Required action:
Skip the pictures and give back the rest of the listing exactly.

Entries provided:
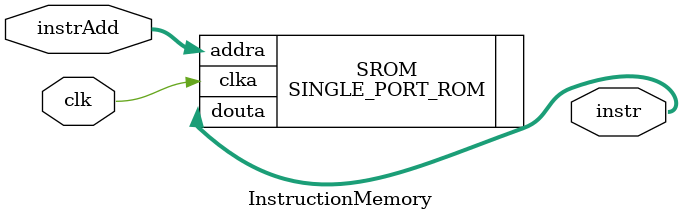
<source format=v>


`timescale 1ns / 1ps

// Module for the Instruction Memory
// Here "SINGLE_PORT_ROM" is a 32-bit enabled single-port ROM IP-CORE generated 
// in the Xilinx. The instruction memory is synchronized with the rest of the  
// modules in the processor through "clk".
// "instrAdd" is the address of a memory location in the ROM from which the instruction has to be fetched.
// "instr" is the 32-bit instruction fetched from the instruction memory.

module InstructionMemory ( clk , instrAdd , instr ) ;
	input wire clk ;
	input wire [31:0] instrAdd ;
	output wire [31:0] instr ;
	SINGLE_PORT_ROM SROM (.clka(clk), .addra(instrAdd), .douta(instr)) ;
	// instantiate single-port ROM ip-core
endmodule

</source>
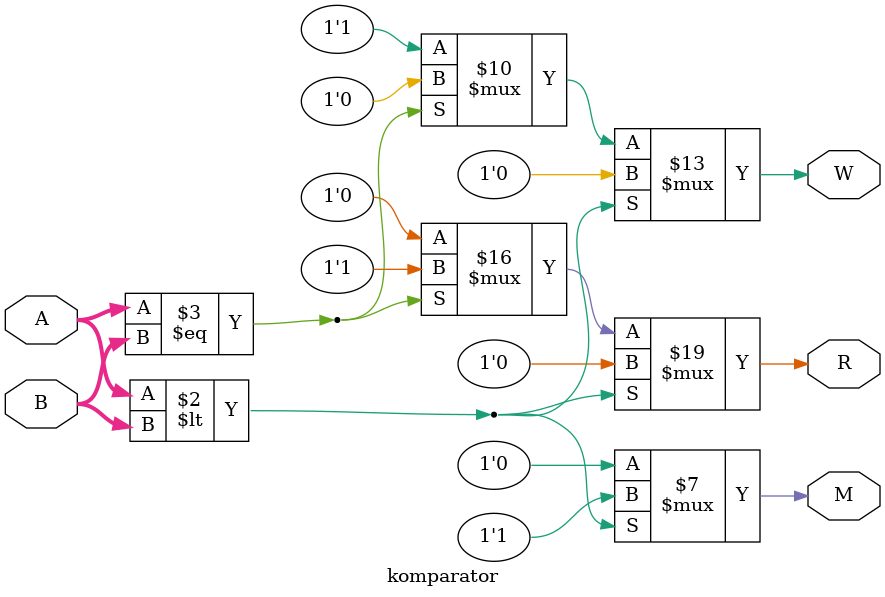
<source format=v>
module komparator( A,B,M,R,W);

input [7:0] A, B;
output M,R,W;
reg M,R,W;
always @(A or B)

if(A<B) 
begin
R <=1'b0;
W <=1'b0;
M <=1'b1;
end

else if (A==B) begin
R <=1'b1;
W <=1'b0;
M <=1'b0;
end

else begin
R <=1'b0;
W <=1'b1;
M <=1'b0;
end

endmodule

</source>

Task result:
<source format=v>


`timescale 1ns / 1ps

// Module for the Instruction Memory
// Here "SINGLE_PORT_ROM" is a 32-bit enabled single-port ROM IP-CORE generated 
// in the Xilinx. The instruction memory is synchronized with the rest of the  
// modules in the processor through "clk".
// "instrAdd" is the address of a memory location in the ROM from which the instruction has to be fetched.
// "instr" is the 32-bit instruction fetched from the instruction memory.

module InstructionMemory ( clk , instrAdd , instr ) ;
	input wire clk ;
	input wire [31:0] instrAdd ;
	output wire [31:0] instr ;
	SINGLE_PORT_ROM SROM (.clka(clk), .addra(instrAdd), .douta(instr)) ;
	// instantiate single-port ROM ip-core
endmodule

</source>
<source format=v>
module komparator( A,B,M,R,W);

input [7:0] A, B;
output M,R,W;
reg M,R,W;
always @(A or B)

if(A<B) 
begin
R <=1'b0;
W <=1'b0;
M <=1'b1;
end

else if (A==B) begin
R <=1'b1;
W <=1'b0;
M <=1'b0;
end

else begin
R <=1'b0;
W <=1'b1;
M <=1'b0;
end

endmodule

</source>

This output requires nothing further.